A sales turnover is the number of items or services a company sells during an accounting year or a specific timeframe. It helps businesses ensure that a company has enough inventory to complete orders on time and determine whether they need a restock.

In this article, we’ll unveil the importance of calculating sales turnover and ways to do it. We’ll also make the difference between a sales turnover and revenue clear.

Why is calculating your sales turnover important?

Estimating sales turnover for a business is crucial since it helps calculate revenues, manage inventory, and avoid unnecessary spending. After figuring out the measure, a company owner can assess the profitability of the brand and take the necessary measures to improve it. The figure also provides brands with a clear understanding of the number of items in stock and the number purchased. Having a clear picture of inventory is essential since it prevents customers from inconveniencing by waiting for weeks for the order to arrive. It can happen when a company has many orders and insufficient stock to fulfill them.

The sales turnover rate is especially useful during the holiday season when there are great promos and discounts and people rush to buy items for an attractive price. Calculating sales turnover helps business owners make sure that they have enough products for their customers. There are even more reasons to calculate your sales turnover. It enables you to:

  • identify growth and success rates;
  • find out new effective advertising strategies;
  • calculate the number of items purchased and available;
  • estimate common revenue;
  • calculate returns.

Now that you know why estimate sales turnover, let’s proceed to the next section to compare sales turnover and revenue to avoid any confusion about these two terms.

Sales Turnover vs Revenue

Since people often misinterpret these terms and use them interchangeably, we need to uncover the difference. We’ll review each concept in detail so that you can identify them within your business.
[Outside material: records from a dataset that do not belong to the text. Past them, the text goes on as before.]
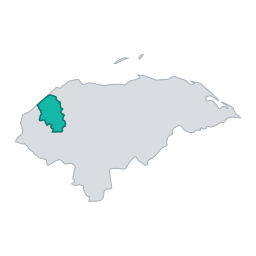 location of Santa Bárbara within Honduras
{"feature_id": "HND-650", "entity_name": "Santa Bárbara", "entity_type": "Department", "adm_level": 1, "iso_a3": "HND", "parent_name": "Honduras", "parent_adm1": "", "projection": "robinson", "projection_center": [-88.343, 15.095], "detail": "fine", "context": "in_parent", "style": "filled", "palette": "teal", "viewbox_px": 256, "rotation_deg": 0, "n_neighbors": 0, "source": "natural_earth", "source_scale": "10m", "svg_char_len": 3885}
<svg xmlns="http://www.w3.org/2000/svg" viewBox="0 0 256 256"><path d="M240.6,117.8L231.3,117.1L226.9,118.4L225.0,121.3L223.3,122.6L221.9,122.3L219.1,123.4L214.9,126.0L211.1,127.0L207.7,126.4L206.7,127.0L206.5,127.8L205.9,128.6L204.6,129.1L203.1,128.9L201.4,127.9L200.5,128.3L200.4,130.0L199.5,130.5L197.8,129.7L195.8,130.3L193.6,132.3L190.6,132.7L186.7,131.6L183.6,129.4L181.4,126.2L178.8,125.4L174.3,127.8L172.4,130.5L172.0,132.2L172.5,133.8L171.7,134.8L169.6,135.3L168.0,137.2L166.9,140.5L166.7,143.0L167.3,144.7L166.3,146.0L163.5,146.9L160.3,149.7L156.5,154.5L152.8,157.8L149.1,159.7L147.3,161.8L147.5,164.1L147.2,164.9L146.5,165.1L145.3,165.4L138.1,160.4L136.1,156.9L134.3,157.4L132.0,159.2L128.9,163.2L125.5,168.5L123.9,169.1L115.4,168.3L110.9,168.8L110.0,169.5L109.6,171.5L109.8,174.1L111.1,183.6L111.8,187.5L111.1,188.7L108.8,188.9L105.8,189.4L104.2,191.2L103.8,193.1L103.7,195.6L102.7,198.3L100.9,200.2L99.1,200.9L89.0,201.4L89.2,197.0L86.2,195.2L84.6,191.6L83.1,189.1L83.6,187.6L83.5,185.9L79.3,184.5L75.5,185.6L73.3,184.9L71.6,183.9L74.4,181.8L74.6,180.4L73.7,179.5L72.8,178.9L73.1,176.4L73.6,173.5L75.2,166.8L74.6,165.6L72.1,163.6L68.8,163.4L65.2,164.0L63.5,163.0L61.9,160.6L59.4,159.5L54.8,161.4L50.0,164.2L48.5,165.2L47.3,165.0L46.8,163.0L46.5,160.5L46.2,159.9L43.7,159.0L40.7,158.3L39.1,157.7L37.7,156.0L34.1,153.8L33.3,152.2L28.5,148.5L27.6,146.7L26.5,145.3L24.2,143.6L22.4,144.0L16.3,141.9L15.4,141.7L16.2,139.9L18.1,137.0L22.3,133.8L22.6,131.2L21.6,126.3L20.5,123.0L21.1,121.6L22.4,115.8L23.4,114.5L29.4,111.6L30.0,111.2L34.7,107.1L40.0,102.5L45.5,97.5L51.6,91.9L55.0,88.6L56.6,87.2L60.1,88.4L62.9,85.7L64.5,84.8L68.2,81.7L69.4,81.0L75.6,79.7L78.7,79.7L81.3,82.9L83.4,84.7L87.4,83.2L90.7,82.8L104.5,85.8L109.9,84.5L119.9,84.2L124.4,85.0L130.8,80.7L134.8,79.9L139.6,77.9L139.0,75.9L137.8,75.0L145.1,75.9L156.0,80.1L167.6,79.4L171.8,77.1L174.5,76.4L186.4,80.8L189.6,84.2L192.0,84.5L193.9,83.8L194.4,83.0L192.1,82.3L191.0,81.3L200.4,83.3L218.1,99.3L218.5,100.7L210.9,95.9L206.9,96.3L205.9,97.0L206.1,99.6L206.5,100.8L208.2,101.0L209.5,100.3L212.6,101.1L214.7,102.8L217.2,105.5L218.7,108.3L220.3,108.4L221.9,106.7L224.9,106.4L226.8,108.4L228.2,108.3L226.3,105.3L221.7,102.3L222.8,102.2L232.9,107.5L235.8,114.2L238.2,115.7L240.6,117.8ZM122.1,60.3L116.3,63.5L114.4,63.4L117.1,60.9L121.4,58.8L125.0,57.7L128.0,58.2L122.1,60.3ZM141.9,56.8L139.2,59.2L138.7,58.1L140.0,55.9L141.7,54.6L143.3,54.8L142.9,55.7L141.9,56.8Z" fill="#d9dde1" stroke="#a8b0b8" stroke-width="1"/><path d="M37.2,105.0L40.4,102.3L43.5,99.6L46.7,96.9L47.9,95.9L50.0,95.0L51.9,95.4L55.3,96.6L55.9,96.9L56.1,97.1L56.1,97.3L56.1,97.6L56.2,98.0L56.1,98.7L56.1,99.0L56.1,99.3L56.2,99.5L56.4,99.7L56.6,100.0L57.7,100.7L58.2,101.2L58.7,101.6L59.1,101.8L60.0,102.0L60.4,106.2L61.1,108.0L61.4,108.3L61.9,108.6L62.6,108.9L62.4,109.5L60.9,111.3L60.7,112.0L61.0,112.7L61.4,113.3L62.5,114.0L63.3,114.4L63.5,114.5L63.8,114.8L64.0,114.9L64.2,115.2L63.7,115.7L63.3,117.6L63.0,117.9L62.8,119.7L62.9,120.4L63.1,120.4L63.9,120.4L65.0,121.6L65.3,122.6L65.4,124.3L65.3,126.1L64.0,126.4L62.9,127.6L62.7,127.8L62.3,128.0L62.1,128.2L62.0,128.5L62.0,129.0L62.3,129.5L62.6,130.5L62.1,131.4L61.5,131.8L61.2,132.0L60.1,131.9L58.9,131.7L57.3,131.8L55.2,132.1L52.4,131.8L53.1,130.4L53.3,129.1L53.1,128.6L52.7,128.7L52.1,128.6L51.5,128.3L50.9,127.2L50.7,126.9L51.8,125.0L51.0,124.5L50.0,124.5L49.6,123.8L49.5,123.7L49.1,123.5L48.8,123.5L48.4,124.0L48.0,124.6L47.4,125.2L47.2,125.3L46.5,124.4L45.5,122.5L44.7,120.2L43.0,119.9L42.7,120.1L41.4,120.5L40.2,120.8L39.9,120.7L39.7,120.5L39.6,120.3L39.5,120.0L39.4,119.8L39.4,119.5L39.8,118.1L40.2,116.7L40.2,115.9L40.6,115.1L41.5,114.3L41.5,114.0L41.5,113.7L41.4,113.4L41.1,112.9L41.0,112.7L40.7,111.7L41.2,111.0L41.2,110.9L41.1,110.7L40.8,110.5L40.2,110.2L39.5,109.3L38.8,108.5L38.8,107.9L38.9,107.6L38.9,107.3L37.3,105.2L37.2,105.0Z" fill="#14b8a6" stroke="#0f766e" stroke-width="1.5"/></svg>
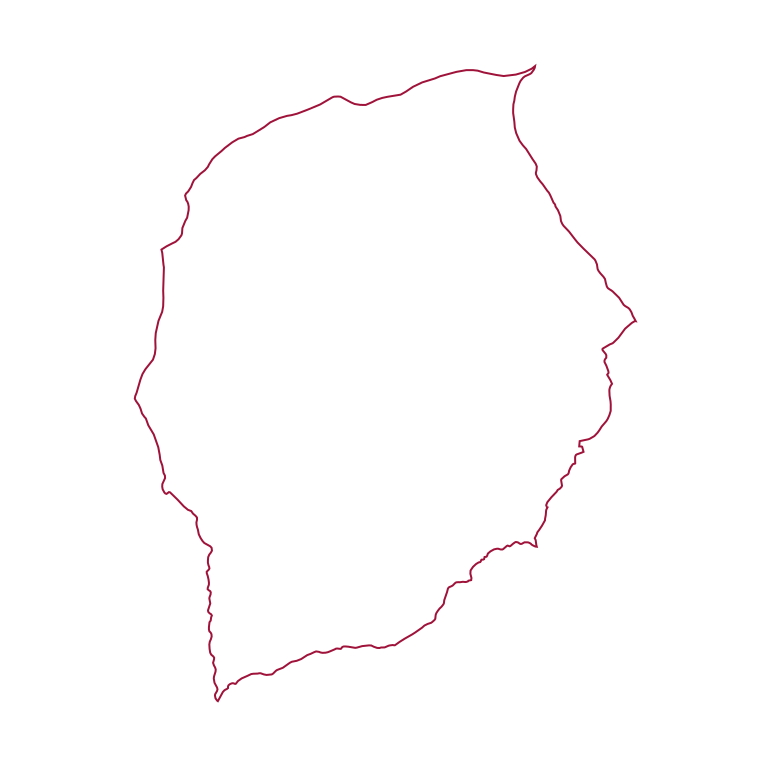 La Capilla, Boyacá, Colombia (Albers equal-area conic projection), rotated 3°
{"feature_id": "7082276B90092604037174", "entity_name": "La Capilla", "entity_type": "district", "adm_level": 2, "iso_a3": "COL", "parent_name": "Colombia", "parent_adm1": "Boyacá", "projection": "albers", "projection_center": [-73.451, 5.111], "detail": "fine", "context": "isolated", "style": "outline", "palette": "rose", "viewbox_px": 768, "rotation_deg": 3, "n_neighbors": 0, "source": "geoboundaries", "source_scale": "gbopen_adm2", "svg_char_len": 6130}
<svg xmlns="http://www.w3.org/2000/svg" viewBox="0 0 768 768"><g transform="rotate(3 384 384)"><path d="M234.7,709.4L239.2,700.0L240.6,698.3L241.7,697.5L242.9,696.9L244.1,695.9L244.1,694.0L244.5,693.0L245.7,691.9L247.4,691.0L248.7,690.7L249.8,690.9L251.0,691.3L251.7,691.1L253.7,688.3L257.2,685.5L263.3,682.4L266.6,680.6L268.6,680.2L273.0,679.8L274.5,679.4L275.9,679.3L279.2,680.3L281.9,680.7L287.1,679.9L288.4,679.0L291.1,676.0L292.2,675.2L297.8,672.7L304.6,667.3L306.5,666.2L311.3,665.0L315.7,663.0L321.6,658.7L324.7,657.4L328.2,655.5L330.2,654.6L333.2,654.9L334.5,655.4L336.6,655.7L339.6,655.4L341.9,654.8L344.1,653.8L348.8,651.5L349.9,650.8L351.2,650.6L354.1,650.8L354.8,650.7L356.1,648.9L357.0,648.4L357.7,648.2L359.2,648.1L362.0,648.2L369.1,649.0L370.6,648.7L375.9,646.9L382.7,645.8L385.0,645.8L387.5,646.9L390.9,647.9L393.3,647.9L394.8,647.3L398.5,647.0L402.3,645.1L403.7,644.7L406.5,644.2L407.7,644.4L408.6,644.3L413.1,640.7L417.9,637.3L425.4,632.5L428.3,630.4L434.7,625.4L437.0,623.1L440.2,621.3L443.6,620.0L444.7,619.1L446.8,617.0L447.5,615.8L447.7,611.8L448.3,610.0L449.5,607.9L451.2,605.4L453.1,603.4L454.9,600.8L455.3,599.7L455.5,596.7L457.9,588.3L458.5,585.2L459.0,584.2L459.9,583.3L461.0,582.9L463.1,581.7L465.6,578.9L466.5,578.3L468.4,578.0L470.1,578.0L473.1,577.4L475.6,577.5L476.7,577.3L478.2,576.7L478.6,576.0L481.3,575.3L481.5,573.2L480.2,569.0L480.2,565.8L480.6,565.0L482.5,561.9L485.3,559.0L487.7,557.3L489.4,556.8L489.9,556.1L490.3,554.7L490.7,554.3L492.2,554.2L493.1,553.7L493.5,551.5L495.4,551.1L496.0,550.1L496.6,547.9L499.0,545.6L502.5,543.4L505.4,542.6L506.5,542.5L509.0,543.1L510.7,543.1L511.6,542.7L515.1,539.3L516.0,538.9L518.0,539.5L518.7,539.2L521.3,536.7L523.5,535.0L524.5,534.9L526.1,535.2L528.1,536.4L529.0,536.6L529.9,536.4L532.5,534.8L535.2,534.6L536.5,534.7L537.6,535.1L539.1,535.9L539.7,536.6L541.2,537.4L543.6,538.4L545.1,538.5L544.6,537.1L543.6,531.9L542.6,530.1L544.4,526.0L544.9,524.1L546.6,521.6L549.2,517.2L551.9,511.7L551.9,510.3L552.4,506.4L552.5,502.2L552.7,500.9L553.6,498.9L553.3,498.9L552.3,496.5L553.3,493.5L557.1,488.3L562.0,482.6L563.0,480.7L565.1,479.3L566.7,477.4L567.1,476.3L566.0,471.3L565.9,470.6L566.1,469.8L569.1,466.7L572.2,464.7L572.6,464.2L573.1,463.1L573.4,460.9L574.8,457.3L576.6,454.4L577.5,453.8L578.8,453.6L579.1,453.3L578.7,447.5L578.8,446.2L579.1,445.4L579.5,444.7L580.2,444.2L584.8,442.3L586.8,441.3L585.2,436.4L584.8,436.1L582.2,436.1L582.4,430.8L590.7,428.6L592.2,428.0L596.8,425.0L599.8,421.5L601.7,418.5L603.6,415.1L608.0,409.4L609.3,407.0L610.7,403.3L611.8,399.0L611.5,392.5L611.1,389.3L609.9,384.0L609.4,379.0L609.4,377.5L609.9,375.3L610.5,373.8L611.7,371.9L609.8,368.2L606.5,363.3L606.4,362.9L607.5,361.5L607.6,360.7L607.3,359.3L605.1,354.1L603.1,350.6L603.0,349.8L603.0,348.9L603.4,347.8L604.6,346.1L604.5,343.7L603.8,342.4L601.0,339.3L600.4,338.5L600.3,337.8L600.5,337.3L601.3,336.7L607.5,332.6L610.1,331.4L611.0,330.6L615.6,325.6L621.9,316.1L628.3,310.0L631.3,308.0L632.1,308.1L630.5,305.4L628.9,303.0L627.3,299.3L625.4,296.5L624.1,295.3L620.7,293.5L619.2,292.4L614.3,285.6L607.3,279.4L602.7,276.7L601.9,275.7L601.4,274.9L600.1,271.0L599.2,267.6L597.6,265.5L594.2,262.1L592.3,259.8L591.3,258.0L590.4,253.4L588.8,250.0L587.9,248.6L576.3,238.5L569.9,232.6L567.2,229.6L560.8,222.1L555.0,216.6L553.6,214.7L552.2,212.0L551.3,207.0L548.6,201.3L546.0,197.8L545.5,196.0L544.8,195.0L543.9,194.2L540.2,186.9L538.6,184.2L536.9,182.5L532.0,176.2L529.5,173.6L526.3,169.6L524.8,166.5L524.6,165.2L525.1,162.6L525.2,158.8L523.9,156.0L520.6,151.7L513.6,141.8L510.2,138.4L506.6,134.0L502.9,126.6L501.2,121.0L500.4,115.0L498.8,106.7L498.6,103.0L498.6,97.9L499.3,94.2L499.6,90.3L500.6,85.0L503.4,76.7L504.5,74.2L507.0,70.7L508.7,69.3L513.2,67.0L514.8,65.9L517.1,62.4L518.0,60.3L518.2,58.6L515.0,61.4L508.5,65.0L499.5,68.1L487.4,70.2L480.0,69.5L467.4,67.7L461.2,66.2L456.4,65.9L449.6,66.3L440.0,68.5L424.0,73.7L418.9,76.2L406.4,80.8L397.4,85.7L390.7,90.8L385.4,94.2L372.5,97.0L367.3,98.4L361.9,100.5L357.5,103.1L351.1,106.3L345.6,106.5L340.0,105.9L336.3,104.5L325.6,99.4L323.1,99.3L319.1,99.7L317.6,100.3L305.6,108.2L293.5,114.0L283.1,118.6L277.4,120.4L273.2,121.3L265.4,124.0L256.8,128.6L250.9,133.7L239.9,141.3L234.3,143.4L231.8,144.7L225.8,146.6L219.8,150.6L212.7,156.6L209.7,159.7L203.5,165.4L200.8,168.5L197.8,173.9L196.8,176.3L194.0,179.9L189.5,183.8L185.9,188.1L183.6,190.3L182.2,193.6L181.0,197.3L178.4,201.9L176.3,204.2L175.5,206.2L176.9,210.8L178.1,212.3L179.0,214.3L179.7,217.1L179.8,220.6L178.7,228.3L177.1,231.4L174.5,238.8L174.4,244.2L173.9,246.1L171.3,250.1L168.4,252.9L165.1,254.7L159.6,257.9L154.7,261.4L155.7,264.7L157.6,276.8L158.1,279.0L158.6,302.4L159.2,309.4L159.4,317.9L158.7,323.5L155.5,332.7L153.4,345.1L153.3,352.1L154.0,360.3L153.6,366.1L152.0,371.8L144.9,381.8L142.3,386.7L140.5,392.4L137.4,405.7L136.2,409.1L135.9,411.7L137.3,414.1L140.3,417.8L142.2,421.5L143.9,426.1L146.4,429.3L148.0,430.9L150.8,437.6L156.7,446.4L161.9,459.0L163.7,466.5L164.6,471.6L166.9,477.1L168.5,484.4L170.0,486.9L170.3,489.4L167.9,495.5L167.9,498.2L168.5,500.8L170.4,503.9L171.4,504.8L172.6,505.1L174.9,503.2L176.0,503.4L183.9,510.3L190.5,516.7L194.8,519.9L198.2,521.0L200.0,523.4L202.6,525.4L204.2,527.1L204.4,529.2L203.9,532.1L204.2,534.5L204.8,536.7L205.8,539.3L206.9,543.8L208.9,547.4L211.0,550.3L212.9,552.2L219.0,555.2L220.4,556.6L220.9,559.4L220.0,561.3L218.4,563.6L217.5,566.1L217.4,569.3L217.5,571.7L218.2,574.2L219.0,575.9L219.3,577.5L218.7,578.6L216.8,580.7L216.9,582.2L218.0,584.9L219.0,588.4L219.6,591.7L219.6,593.7L218.7,596.6L218.6,598.1L219.7,599.1L221.3,600.0L221.9,601.1L221.8,603.3L220.9,606.1L220.8,607.4L222.0,612.2L220.1,619.2L220.4,620.7L221.8,622.1L223.4,623.0L224.2,624.2L223.6,626.1L223.3,629.4L222.2,631.0L221.9,635.9L222.0,638.3L222.6,640.2L223.9,641.3L224.8,642.9L225.1,645.2L224.5,647.9L223.5,650.5L223.2,653.3L223.7,657.7L224.5,661.4L225.6,663.3L227.8,665.0L228.7,666.2L228.7,667.8L227.9,671.4L228.9,673.9L230.2,676.0L230.9,677.9L230.8,680.1L229.6,684.8L229.4,686.9L230.4,691.3L233.2,695.9L233.7,697.7L233.3,699.4L231.6,702.7L231.5,704.0L232.2,706.7L233.9,708.9L234.7,709.4Z" fill="none" stroke="#9f1239" stroke-width="2"/></g></svg>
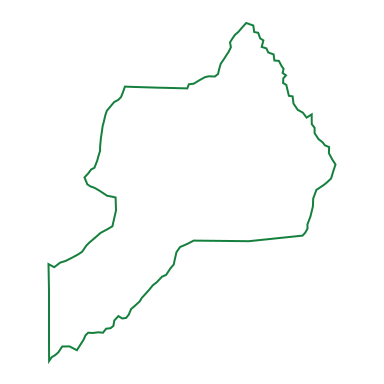 the district of Boa Esperança, Paraná, Brazil
{"feature_id": "56859067B75116337237033", "entity_name": "Boa Esperança", "entity_type": "district", "adm_level": 2, "iso_a3": "BRA", "parent_name": "Brazil", "parent_adm1": "Paraná", "projection": "robinson", "projection_center": [-52.756, -24.263], "detail": "fine", "context": "isolated", "style": "outline", "palette": "green", "viewbox_px": 384, "rotation_deg": 0, "n_neighbors": 0, "source": "geoboundaries", "source_scale": "gbopen_adm2", "svg_char_len": 1939}
<svg xmlns="http://www.w3.org/2000/svg" viewBox="0 0 384 384"><path d="M311.7,114.4L306.6,117.6L302.8,112.6L297.7,109.8L293.5,103.6L292.6,96.4L288.9,95.8L287.6,90.4L286.3,84.9L283.1,83.0L283.3,78.3L286.0,75.4L282.6,72.9L283.6,68.9L281.5,65.9L278.9,60.9L274.4,60.5L273.6,54.4L268.3,52.5L266.4,48.4L261.7,46.9L263.4,40.4L260.2,38.4L258.2,32.8L254.2,32.0L253.3,25.5L246.2,23.0L241.7,28.0L238.4,31.9L234.9,34.9L232.4,38.5L230.0,42.4L230.9,47.2L228.7,51.8L226.2,55.5L224.2,58.7L220.7,63.8L219.0,69.8L218.1,73.9L214.9,76.5L208.7,76.3L204.9,77.2L199.8,80.0L193.7,83.7L188.8,84.3L187.3,88.4L164.2,87.8L158.6,87.7L132.6,86.9L124.9,86.6L122.9,92.4L121.0,97.1L118.2,99.9L114.1,102.1L106.9,110.7L105.4,115.0L103.9,121.4L102.6,126.3L102.0,130.8L100.9,138.2L100.1,146.6L100.1,150.7L98.6,155.5L97.2,160.7L94.4,167.8L91.1,169.5L88.4,173.2L84.5,177.4L87.3,184.3L90.6,186.5L94.3,187.7L99.6,190.8L107.2,195.8L112.3,196.7L115.6,197.5L116.0,210.5L112.4,226.3L107.6,229.1L100.7,232.8L95.3,237.5L89.2,242.7L86.4,245.5L82.1,251.8L77.8,254.6L70.5,258.5L65.7,260.9L60.2,262.6L54.2,267.2L48.5,264.1L49.0,290.8L49.0,301.0L49.0,342.5L49.1,361.0L51.7,357.2L55.2,355.1L58.3,352.4L62.2,346.5L69.5,346.4L76.9,350.2L80.4,344.7L83.7,339.5L85.5,335.3L88.2,332.7L92.7,333.0L98.0,332.3L103.0,332.7L106.1,328.7L110.5,328.2L113.4,325.9L114.3,320.5L118.4,316.1L122.3,318.5L126.1,317.9L128.8,314.6L131.1,309.0L135.0,305.7L139.7,301.4L141.7,298.0L145.4,294.0L149.1,289.9L152.8,285.3L156.6,282.4L162.0,276.7L166.1,274.9L168.3,271.6L170.6,268.1L173.7,264.6L175.0,258.5L176.5,252.1L180.1,247.0L183.4,245.6L187.5,243.8L193.7,240.6L248.8,241.2L302.6,235.6L305.3,232.6L307.5,228.6L307.4,224.5L310.4,216.6L312.9,206.5L313.2,198.5L316.4,189.9L323.6,185.1L326.5,182.8L331.1,178.5L333.2,171.5L335.5,164.5L332.1,159.2L328.9,153.2L329.1,147.1L324.9,145.3L322.6,142.3L318.5,139.1L314.6,133.2L314.6,127.8L311.8,124.2L311.7,119.6L311.7,114.4Z" fill="none" stroke="#15803d" stroke-width="2"/></svg>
Sales turnover defines the number of items customers purchase from a specific business within a given timeframe, usually a year. It unveils the effectiveness of inventory management and helps control it. With its help, company owners always keep their hands on the pulse when a brand needs to buy new inventory or sell old items. After calculating sales turnover, brands can identify the right production levels to help prevent overstock or shortage of items.

Revenue defines the amount of money a brand receives from selling its products. It allows businesses to assess their profitability, size, success, customer base, and share. After estimating the measure, company owners can decide what steps to take next: produce more products or change their strategy to win more clients.

Now that you know the difference, it’s time to uncover how to calculate the measure.

How to calculate your sales turnover?

In this section, we’ll provide you with short instructions on how to identify the measure for your company. Let’s dive in.

  1. Determine the sales period. If you need to calculate the indicator, identify the sales period. You should have accurate data for this timeframe to estimate the right measure. Make sure to select a completed sales period you hold full information of. Remember, getting the right figures for a running sales period is impossible. For your estimations, you can define a monthly, quarterly, or annual sales period.
  2. Calculate the cost of goods sold (COGS). The next step involves identifying the cost of your items. To find out COGS, you need to sum up the initial and additional inventory expenses. After you finish with this step, subtract the total number of ending inventory from it. The final figure will be the cost of goods sold.
  3. Identify average inventory. Determining your average inventory requires you to sum up your starting and ending inventory. After, divide the sum by two.
  4. Estimate sales turnover ratio. Finally, to figure out the turnover ratio, you need to divide COGS by the average inventory. The figure you will get is your sales turnover ratio.

Say there’s a company owner who wants to estimate annual sales turnover to find out how many items it’s vital to provide the necessary products to consumers in the upcoming year. Brand’s team calculated that the company had $400,000 in starting inventory, $100,000 of extra inventory expenses, and $40,000 of ending inventory. The team estimates that COGS is $460,000 (subtracting ending inventory from the sum of starting inventory and extra inventory expenses).

The next step is calculating the average inventory. They add the cost of starting inventory to the ending. It’ll be $400,000 + $40,000 = $440,000. After, divide by two. The final result will be $220,000.

Finally, they need to divide the cost of goods sold by their average inventory. It’ll be $460,000 / $220,000 = 2.09. This means that the company succeeded in selling average inventory more than two times during one year period.

Congrats, now you know what a sales turnover is and why it’s crucial. Hope that our guide will come in handy when estimating it for your company.